Saturday, September 8, 2018

North Atlantic Gray Seal

The gray seal, also known as the horsehead seal and Atlantic seal, is found in the North Atlantic Ocean. There are two subspecies which are genetically different enough that they could possibly be considered as two separate species: (1) the North Atlantic gray seal (Halichoerus grypus atlantica), found in the western Atlantic Ocean; and (2) the Baltic Sea gray seal (H. g. grypus), found in the eastern Atlantic Ocean. 
North Atlantic gray seals off Cape Breton, Nova Scotia. 
A gray seal beneath a bunch of cormorants off Cape Breton. 

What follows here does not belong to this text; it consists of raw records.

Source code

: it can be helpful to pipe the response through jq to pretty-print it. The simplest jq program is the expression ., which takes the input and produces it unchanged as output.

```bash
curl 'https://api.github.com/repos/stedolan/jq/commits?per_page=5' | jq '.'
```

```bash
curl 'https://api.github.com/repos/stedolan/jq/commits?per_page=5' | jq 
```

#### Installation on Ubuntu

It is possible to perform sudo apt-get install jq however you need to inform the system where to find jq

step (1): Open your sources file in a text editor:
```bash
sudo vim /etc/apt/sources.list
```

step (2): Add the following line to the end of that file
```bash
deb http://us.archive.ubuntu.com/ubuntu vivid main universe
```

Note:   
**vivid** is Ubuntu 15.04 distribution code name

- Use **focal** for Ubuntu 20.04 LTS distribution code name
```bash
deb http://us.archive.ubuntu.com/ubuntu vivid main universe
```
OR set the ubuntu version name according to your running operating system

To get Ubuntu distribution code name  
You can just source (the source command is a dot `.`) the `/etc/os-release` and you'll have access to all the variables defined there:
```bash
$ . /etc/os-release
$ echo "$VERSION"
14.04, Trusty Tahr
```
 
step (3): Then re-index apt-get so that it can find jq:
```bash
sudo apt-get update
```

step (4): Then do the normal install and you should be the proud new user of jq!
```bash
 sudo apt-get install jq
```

The North Atlantic gray seal is found as far south as New Jersey and gets more common as you go north. The greatest numbers are found in Canada in the Gulf of St. Lawrence, Newfoundland and the Maritimes (Prince Edward Island, Nova Scotia and New Brunswick). 
The color contrast is quite striking. 

The North Atlantic gray seal is larger than the Baltic Sea gray seal. Bulls weigh up to 880 lbs. vs. 680 lbs. and females 550 lbs. vs. 420 lbs. Males are generally darker than females, have lighter patches and scarring about the neck. Females are silver gray to brown and have dark patches. Although it looks quite a bit like a harbor seal, it is distinguished by its much greater size, its straight head profile (the gray seal has a much longer snout), nostrils set well apart and fewer spots on the body. 
It looks more like a dog head to me than a horse head. 
Long, elongated snout.
Flat head profile.
We found North Atlantic gray seals in two areas on a recent trip to Canada. The first area was off the coast of Saint Andrews, New Brunswick, in or near the Bay of Fundy, while on a whale watching tour. 
In the Bay of Funding. Note the large and set-apart nostrils. 
Note the flat-headed profile.
All of the gray seals we saw in the Bay of Fundy were in the water - we saw none on land. This was a common sight when seeing the gray seals, heads poking out of the water. 
The second area, where they were much more prevalent, was the bird islands off Cape Breton, Nova Scotia, Canada. 
Mermaid it is not. 
I love this coloration. 
This almost has a manatee-like appearance.

1 comment:

  1. I wouldn't guess that spotted version at the end is the same sub-species as the earlier ones. I think we tend to believe that animals of a species all look alike, but there's probably as much variation as there is in humans.